Extracted data entries ▸
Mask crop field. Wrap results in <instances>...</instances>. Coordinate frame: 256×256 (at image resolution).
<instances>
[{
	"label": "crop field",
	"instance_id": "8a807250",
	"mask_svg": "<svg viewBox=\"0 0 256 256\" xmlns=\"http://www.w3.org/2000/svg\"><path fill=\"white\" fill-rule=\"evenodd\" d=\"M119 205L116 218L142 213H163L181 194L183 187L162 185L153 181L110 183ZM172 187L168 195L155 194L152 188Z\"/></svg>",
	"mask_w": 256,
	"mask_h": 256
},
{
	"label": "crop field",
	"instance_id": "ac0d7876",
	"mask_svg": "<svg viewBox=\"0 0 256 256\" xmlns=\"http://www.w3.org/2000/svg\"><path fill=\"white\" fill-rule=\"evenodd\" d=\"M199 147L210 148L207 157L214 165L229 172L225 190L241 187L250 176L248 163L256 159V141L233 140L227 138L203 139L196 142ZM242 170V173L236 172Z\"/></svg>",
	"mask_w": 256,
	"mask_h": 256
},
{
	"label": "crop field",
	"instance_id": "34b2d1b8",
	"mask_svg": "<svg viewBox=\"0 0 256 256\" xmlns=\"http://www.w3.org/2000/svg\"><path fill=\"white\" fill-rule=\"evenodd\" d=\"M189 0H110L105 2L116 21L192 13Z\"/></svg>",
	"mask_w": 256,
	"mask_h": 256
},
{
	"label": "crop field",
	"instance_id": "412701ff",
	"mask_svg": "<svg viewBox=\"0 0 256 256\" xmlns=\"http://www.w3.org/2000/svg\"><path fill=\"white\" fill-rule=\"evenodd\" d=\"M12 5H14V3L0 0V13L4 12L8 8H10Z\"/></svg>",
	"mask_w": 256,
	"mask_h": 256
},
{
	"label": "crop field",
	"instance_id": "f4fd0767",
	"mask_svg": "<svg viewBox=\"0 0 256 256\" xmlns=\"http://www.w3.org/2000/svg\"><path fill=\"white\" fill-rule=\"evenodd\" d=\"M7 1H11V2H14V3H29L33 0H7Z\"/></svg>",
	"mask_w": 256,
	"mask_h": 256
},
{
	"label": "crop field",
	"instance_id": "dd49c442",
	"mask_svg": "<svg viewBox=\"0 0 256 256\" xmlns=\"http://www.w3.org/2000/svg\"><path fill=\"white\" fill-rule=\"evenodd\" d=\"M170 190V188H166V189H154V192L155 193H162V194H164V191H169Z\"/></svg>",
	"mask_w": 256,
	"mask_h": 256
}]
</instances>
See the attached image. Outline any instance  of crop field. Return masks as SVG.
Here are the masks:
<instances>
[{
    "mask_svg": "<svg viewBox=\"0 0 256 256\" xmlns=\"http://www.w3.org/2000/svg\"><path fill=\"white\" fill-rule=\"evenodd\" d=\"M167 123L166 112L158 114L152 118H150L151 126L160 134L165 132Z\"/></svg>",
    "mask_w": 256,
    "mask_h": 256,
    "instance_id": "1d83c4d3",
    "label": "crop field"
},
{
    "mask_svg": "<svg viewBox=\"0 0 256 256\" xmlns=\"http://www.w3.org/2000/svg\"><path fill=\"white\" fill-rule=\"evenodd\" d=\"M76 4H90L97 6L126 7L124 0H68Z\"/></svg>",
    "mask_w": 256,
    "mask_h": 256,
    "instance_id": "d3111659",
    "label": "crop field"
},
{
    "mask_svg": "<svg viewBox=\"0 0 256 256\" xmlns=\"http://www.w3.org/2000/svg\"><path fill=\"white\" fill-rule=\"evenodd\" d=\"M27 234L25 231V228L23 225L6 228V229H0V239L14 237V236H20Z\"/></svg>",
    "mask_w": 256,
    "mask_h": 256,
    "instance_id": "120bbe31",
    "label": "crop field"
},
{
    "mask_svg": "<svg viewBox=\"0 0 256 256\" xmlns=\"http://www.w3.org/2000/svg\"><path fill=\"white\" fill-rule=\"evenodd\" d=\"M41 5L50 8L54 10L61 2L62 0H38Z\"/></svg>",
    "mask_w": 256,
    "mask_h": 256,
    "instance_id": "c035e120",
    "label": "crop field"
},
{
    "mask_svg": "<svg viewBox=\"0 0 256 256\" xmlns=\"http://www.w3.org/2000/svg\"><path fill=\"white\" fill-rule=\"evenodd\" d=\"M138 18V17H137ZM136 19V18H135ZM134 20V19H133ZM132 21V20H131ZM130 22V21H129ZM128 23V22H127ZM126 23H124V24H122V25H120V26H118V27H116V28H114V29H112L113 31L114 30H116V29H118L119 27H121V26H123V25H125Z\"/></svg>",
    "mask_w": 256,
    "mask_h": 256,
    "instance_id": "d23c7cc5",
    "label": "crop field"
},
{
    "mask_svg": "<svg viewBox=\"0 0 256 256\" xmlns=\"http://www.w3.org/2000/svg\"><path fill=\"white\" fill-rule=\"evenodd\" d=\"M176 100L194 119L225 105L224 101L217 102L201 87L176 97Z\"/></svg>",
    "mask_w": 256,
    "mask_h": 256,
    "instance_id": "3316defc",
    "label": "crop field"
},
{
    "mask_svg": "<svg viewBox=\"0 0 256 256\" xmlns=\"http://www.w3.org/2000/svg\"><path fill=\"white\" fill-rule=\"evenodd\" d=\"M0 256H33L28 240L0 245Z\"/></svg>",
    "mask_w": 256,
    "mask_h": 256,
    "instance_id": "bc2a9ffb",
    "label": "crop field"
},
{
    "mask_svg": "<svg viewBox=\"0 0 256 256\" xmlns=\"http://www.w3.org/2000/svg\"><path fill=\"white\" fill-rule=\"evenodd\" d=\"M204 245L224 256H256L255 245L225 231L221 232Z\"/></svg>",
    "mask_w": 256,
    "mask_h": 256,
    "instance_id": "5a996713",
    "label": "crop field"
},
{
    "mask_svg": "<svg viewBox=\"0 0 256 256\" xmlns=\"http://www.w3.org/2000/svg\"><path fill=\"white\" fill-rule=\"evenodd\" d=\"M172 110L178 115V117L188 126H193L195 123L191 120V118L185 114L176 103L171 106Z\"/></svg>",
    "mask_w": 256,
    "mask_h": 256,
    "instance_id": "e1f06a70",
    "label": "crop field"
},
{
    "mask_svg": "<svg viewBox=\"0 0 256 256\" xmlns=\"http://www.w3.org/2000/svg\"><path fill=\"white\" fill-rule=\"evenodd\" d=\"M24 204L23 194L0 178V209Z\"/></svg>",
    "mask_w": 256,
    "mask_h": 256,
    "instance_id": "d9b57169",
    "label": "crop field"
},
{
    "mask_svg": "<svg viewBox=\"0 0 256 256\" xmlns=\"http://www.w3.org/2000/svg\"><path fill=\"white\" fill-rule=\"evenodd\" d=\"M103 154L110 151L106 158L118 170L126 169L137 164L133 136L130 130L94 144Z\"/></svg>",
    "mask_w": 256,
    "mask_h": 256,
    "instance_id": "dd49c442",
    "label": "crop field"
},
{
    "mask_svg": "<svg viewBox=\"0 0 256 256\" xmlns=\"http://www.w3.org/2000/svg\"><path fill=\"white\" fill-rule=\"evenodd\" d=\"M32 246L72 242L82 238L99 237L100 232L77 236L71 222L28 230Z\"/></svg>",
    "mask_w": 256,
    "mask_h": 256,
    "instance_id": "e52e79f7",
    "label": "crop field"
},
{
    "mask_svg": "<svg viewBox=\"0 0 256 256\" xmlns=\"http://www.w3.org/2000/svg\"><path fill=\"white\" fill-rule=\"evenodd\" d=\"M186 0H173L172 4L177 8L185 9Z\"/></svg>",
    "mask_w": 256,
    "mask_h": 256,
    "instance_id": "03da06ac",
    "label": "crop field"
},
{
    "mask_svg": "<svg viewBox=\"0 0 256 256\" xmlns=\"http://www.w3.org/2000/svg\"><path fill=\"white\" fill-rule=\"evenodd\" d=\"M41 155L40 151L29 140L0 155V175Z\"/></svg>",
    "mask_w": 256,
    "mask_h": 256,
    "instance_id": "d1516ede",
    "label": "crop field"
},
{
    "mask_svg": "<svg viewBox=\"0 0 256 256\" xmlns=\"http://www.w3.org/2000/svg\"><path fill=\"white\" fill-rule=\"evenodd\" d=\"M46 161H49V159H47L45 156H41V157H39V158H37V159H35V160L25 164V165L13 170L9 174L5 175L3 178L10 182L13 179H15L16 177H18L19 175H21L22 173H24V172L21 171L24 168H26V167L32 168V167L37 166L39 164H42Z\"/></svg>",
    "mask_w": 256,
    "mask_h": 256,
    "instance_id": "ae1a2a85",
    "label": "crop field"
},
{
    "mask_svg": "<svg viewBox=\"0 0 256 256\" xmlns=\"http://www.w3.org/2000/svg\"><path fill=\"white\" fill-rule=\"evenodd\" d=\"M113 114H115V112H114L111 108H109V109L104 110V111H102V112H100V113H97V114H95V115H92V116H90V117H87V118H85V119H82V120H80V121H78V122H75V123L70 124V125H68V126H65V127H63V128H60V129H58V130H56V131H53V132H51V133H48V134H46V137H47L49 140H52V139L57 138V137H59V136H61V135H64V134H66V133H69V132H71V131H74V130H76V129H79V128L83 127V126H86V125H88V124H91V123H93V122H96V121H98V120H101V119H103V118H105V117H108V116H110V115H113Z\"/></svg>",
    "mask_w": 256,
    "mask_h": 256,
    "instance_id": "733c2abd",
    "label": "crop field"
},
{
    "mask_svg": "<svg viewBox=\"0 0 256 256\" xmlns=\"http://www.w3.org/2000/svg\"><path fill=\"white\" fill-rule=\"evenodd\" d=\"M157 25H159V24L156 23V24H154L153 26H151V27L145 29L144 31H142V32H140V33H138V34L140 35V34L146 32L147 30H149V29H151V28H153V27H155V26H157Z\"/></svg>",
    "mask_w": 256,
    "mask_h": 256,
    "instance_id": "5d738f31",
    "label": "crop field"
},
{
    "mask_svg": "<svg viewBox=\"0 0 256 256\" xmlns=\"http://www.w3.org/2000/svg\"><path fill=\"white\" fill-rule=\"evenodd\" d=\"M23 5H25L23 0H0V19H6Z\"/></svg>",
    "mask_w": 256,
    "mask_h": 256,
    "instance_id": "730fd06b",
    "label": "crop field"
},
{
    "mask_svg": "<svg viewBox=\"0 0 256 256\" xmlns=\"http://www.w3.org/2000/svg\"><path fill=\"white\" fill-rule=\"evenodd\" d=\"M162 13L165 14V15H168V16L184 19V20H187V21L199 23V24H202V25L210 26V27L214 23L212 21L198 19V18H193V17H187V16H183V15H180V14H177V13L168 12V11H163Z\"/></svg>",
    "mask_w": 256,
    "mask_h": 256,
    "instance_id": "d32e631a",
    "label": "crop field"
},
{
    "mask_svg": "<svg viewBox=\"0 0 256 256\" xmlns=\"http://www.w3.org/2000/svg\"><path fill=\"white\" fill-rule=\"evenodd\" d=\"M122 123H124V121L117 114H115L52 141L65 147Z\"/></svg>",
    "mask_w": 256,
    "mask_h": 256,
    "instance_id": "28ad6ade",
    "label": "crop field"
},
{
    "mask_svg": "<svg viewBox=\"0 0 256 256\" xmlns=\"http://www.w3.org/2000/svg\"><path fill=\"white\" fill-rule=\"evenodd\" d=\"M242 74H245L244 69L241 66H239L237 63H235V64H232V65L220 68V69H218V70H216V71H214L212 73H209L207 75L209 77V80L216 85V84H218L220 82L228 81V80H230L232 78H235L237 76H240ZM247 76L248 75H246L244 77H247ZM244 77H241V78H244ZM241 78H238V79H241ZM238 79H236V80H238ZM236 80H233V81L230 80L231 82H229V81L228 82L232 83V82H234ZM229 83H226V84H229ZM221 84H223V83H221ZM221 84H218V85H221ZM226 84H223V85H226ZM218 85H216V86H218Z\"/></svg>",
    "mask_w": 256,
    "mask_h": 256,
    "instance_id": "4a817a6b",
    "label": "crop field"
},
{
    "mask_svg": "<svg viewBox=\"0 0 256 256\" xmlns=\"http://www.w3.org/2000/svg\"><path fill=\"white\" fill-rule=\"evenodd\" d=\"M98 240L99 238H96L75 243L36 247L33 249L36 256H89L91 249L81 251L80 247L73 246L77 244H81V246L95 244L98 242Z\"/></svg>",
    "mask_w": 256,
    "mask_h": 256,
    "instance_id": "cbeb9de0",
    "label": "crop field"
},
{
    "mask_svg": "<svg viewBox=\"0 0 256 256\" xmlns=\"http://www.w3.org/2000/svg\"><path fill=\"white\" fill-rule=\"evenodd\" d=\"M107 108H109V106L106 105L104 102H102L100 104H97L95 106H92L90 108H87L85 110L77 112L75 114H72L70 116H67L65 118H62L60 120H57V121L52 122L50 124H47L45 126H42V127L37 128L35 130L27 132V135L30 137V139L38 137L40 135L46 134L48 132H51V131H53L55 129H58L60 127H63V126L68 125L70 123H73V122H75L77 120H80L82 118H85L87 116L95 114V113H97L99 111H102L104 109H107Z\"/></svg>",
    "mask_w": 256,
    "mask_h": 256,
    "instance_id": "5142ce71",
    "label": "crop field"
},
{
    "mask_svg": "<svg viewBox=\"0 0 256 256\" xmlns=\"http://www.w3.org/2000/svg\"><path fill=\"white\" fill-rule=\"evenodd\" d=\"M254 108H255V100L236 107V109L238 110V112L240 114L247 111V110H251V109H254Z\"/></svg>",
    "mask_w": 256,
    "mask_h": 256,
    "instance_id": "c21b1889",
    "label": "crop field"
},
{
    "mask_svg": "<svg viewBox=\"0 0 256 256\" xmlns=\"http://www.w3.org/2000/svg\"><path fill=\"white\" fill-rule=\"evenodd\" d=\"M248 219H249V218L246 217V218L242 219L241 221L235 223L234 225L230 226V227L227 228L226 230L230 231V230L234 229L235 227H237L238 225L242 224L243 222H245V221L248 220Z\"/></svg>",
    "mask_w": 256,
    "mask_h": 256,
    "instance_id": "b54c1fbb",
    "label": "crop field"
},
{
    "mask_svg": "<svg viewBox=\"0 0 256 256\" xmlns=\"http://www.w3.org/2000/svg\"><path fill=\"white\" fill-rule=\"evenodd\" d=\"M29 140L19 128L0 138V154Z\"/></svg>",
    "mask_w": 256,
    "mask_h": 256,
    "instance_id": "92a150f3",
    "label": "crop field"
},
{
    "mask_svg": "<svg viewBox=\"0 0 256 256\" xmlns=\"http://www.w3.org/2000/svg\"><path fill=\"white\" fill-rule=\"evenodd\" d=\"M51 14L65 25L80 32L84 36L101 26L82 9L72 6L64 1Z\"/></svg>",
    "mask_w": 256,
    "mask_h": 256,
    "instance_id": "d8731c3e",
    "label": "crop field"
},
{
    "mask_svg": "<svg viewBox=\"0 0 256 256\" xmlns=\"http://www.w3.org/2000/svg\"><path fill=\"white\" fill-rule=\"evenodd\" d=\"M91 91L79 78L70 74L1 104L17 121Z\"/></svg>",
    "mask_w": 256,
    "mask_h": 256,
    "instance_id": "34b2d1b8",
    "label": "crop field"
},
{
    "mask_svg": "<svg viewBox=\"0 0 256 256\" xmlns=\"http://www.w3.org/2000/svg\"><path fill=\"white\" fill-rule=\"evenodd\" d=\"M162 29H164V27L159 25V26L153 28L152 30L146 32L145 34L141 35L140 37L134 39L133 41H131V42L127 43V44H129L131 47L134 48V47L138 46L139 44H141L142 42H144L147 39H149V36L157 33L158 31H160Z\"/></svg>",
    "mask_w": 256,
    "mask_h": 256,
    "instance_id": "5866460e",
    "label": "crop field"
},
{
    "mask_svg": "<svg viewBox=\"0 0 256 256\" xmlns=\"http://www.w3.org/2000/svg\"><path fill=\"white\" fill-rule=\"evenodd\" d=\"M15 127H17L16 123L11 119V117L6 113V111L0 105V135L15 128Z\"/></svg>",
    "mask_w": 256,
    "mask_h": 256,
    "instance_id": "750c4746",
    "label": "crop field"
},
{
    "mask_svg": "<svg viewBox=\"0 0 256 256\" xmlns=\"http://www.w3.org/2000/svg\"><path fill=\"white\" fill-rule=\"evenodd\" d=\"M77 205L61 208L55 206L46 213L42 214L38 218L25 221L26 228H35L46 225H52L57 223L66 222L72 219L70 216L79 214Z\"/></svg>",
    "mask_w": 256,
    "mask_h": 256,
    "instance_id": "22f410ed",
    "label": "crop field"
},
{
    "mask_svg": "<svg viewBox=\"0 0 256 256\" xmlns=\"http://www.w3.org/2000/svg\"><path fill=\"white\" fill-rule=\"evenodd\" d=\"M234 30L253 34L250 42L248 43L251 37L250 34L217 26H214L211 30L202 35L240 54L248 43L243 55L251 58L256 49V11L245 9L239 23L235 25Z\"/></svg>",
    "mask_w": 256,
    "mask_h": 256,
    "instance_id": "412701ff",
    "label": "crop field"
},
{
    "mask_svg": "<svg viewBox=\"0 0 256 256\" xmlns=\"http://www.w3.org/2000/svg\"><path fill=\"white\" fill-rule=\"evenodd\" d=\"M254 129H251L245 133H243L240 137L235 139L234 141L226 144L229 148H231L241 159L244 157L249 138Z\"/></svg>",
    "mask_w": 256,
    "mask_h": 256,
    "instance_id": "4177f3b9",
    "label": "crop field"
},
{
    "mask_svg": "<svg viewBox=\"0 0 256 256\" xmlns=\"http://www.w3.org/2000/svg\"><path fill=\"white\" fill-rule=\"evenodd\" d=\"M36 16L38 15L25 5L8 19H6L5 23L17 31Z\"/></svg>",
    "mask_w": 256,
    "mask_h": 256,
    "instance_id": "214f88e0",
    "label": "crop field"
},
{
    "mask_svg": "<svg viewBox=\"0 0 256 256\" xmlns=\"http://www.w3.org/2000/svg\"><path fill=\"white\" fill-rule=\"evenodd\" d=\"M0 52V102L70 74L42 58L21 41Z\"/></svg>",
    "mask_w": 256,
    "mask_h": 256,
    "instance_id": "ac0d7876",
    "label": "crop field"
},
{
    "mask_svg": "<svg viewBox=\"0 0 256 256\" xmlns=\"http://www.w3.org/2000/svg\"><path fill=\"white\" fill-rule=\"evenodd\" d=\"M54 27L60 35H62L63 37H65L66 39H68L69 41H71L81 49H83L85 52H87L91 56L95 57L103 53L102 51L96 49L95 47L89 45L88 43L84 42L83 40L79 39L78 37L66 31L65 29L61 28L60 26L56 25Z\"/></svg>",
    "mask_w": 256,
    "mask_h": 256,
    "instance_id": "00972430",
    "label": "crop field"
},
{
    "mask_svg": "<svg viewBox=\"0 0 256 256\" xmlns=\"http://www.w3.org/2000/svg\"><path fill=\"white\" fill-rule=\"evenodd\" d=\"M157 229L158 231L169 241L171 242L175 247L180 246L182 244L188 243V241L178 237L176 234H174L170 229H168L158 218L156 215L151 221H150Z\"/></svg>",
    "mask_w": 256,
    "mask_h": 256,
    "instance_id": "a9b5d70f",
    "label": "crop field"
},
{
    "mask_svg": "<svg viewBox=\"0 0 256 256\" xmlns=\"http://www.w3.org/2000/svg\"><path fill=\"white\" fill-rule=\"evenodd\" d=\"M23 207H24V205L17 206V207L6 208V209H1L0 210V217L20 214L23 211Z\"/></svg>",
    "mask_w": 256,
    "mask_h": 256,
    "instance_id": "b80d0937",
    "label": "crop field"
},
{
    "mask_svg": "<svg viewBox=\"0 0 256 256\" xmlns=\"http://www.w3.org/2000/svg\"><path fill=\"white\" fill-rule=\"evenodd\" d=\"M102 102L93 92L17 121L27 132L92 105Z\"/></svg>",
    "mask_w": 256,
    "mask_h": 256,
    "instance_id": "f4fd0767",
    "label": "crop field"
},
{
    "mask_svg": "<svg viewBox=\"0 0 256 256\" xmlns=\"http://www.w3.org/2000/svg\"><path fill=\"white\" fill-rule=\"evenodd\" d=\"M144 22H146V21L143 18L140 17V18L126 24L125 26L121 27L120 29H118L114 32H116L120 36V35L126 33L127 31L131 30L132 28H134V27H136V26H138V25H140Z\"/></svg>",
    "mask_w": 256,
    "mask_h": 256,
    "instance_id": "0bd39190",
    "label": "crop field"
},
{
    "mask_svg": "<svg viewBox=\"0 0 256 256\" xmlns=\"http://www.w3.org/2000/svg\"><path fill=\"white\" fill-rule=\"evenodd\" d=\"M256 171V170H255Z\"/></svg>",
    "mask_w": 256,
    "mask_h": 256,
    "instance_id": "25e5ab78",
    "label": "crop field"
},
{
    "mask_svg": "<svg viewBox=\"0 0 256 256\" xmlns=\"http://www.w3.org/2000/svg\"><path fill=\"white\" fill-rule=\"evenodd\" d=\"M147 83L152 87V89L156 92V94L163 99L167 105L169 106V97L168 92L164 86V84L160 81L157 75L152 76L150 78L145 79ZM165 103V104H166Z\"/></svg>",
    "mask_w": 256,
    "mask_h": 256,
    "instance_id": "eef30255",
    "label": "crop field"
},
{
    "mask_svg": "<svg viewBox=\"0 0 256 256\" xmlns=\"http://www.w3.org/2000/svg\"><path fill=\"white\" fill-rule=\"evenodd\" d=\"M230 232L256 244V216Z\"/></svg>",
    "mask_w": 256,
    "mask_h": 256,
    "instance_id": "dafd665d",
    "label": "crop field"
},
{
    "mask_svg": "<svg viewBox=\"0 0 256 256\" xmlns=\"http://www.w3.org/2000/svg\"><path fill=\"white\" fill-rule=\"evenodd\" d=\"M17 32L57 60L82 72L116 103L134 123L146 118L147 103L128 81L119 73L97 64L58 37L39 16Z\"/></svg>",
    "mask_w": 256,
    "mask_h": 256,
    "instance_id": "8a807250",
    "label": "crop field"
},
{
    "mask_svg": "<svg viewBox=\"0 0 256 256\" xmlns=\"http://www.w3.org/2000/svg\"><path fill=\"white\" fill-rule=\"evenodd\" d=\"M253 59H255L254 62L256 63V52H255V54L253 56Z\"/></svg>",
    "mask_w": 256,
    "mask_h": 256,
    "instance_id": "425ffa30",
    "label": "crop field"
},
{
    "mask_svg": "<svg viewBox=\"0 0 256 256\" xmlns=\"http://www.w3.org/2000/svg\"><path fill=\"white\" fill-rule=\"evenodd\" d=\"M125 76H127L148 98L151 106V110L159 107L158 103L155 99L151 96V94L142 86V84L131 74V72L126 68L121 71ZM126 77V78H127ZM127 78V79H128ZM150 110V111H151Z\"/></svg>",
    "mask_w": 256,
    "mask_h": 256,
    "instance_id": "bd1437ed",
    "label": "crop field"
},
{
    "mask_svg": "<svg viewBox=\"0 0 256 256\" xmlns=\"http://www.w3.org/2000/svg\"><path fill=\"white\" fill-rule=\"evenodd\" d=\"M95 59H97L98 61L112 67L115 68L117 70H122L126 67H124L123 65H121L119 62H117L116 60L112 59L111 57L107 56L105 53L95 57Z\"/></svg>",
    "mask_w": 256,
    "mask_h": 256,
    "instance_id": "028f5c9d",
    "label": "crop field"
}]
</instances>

Objective ▸
How many lines in the listing above contain the string "masks"? Reply with the number only.

Solved problem ▸
2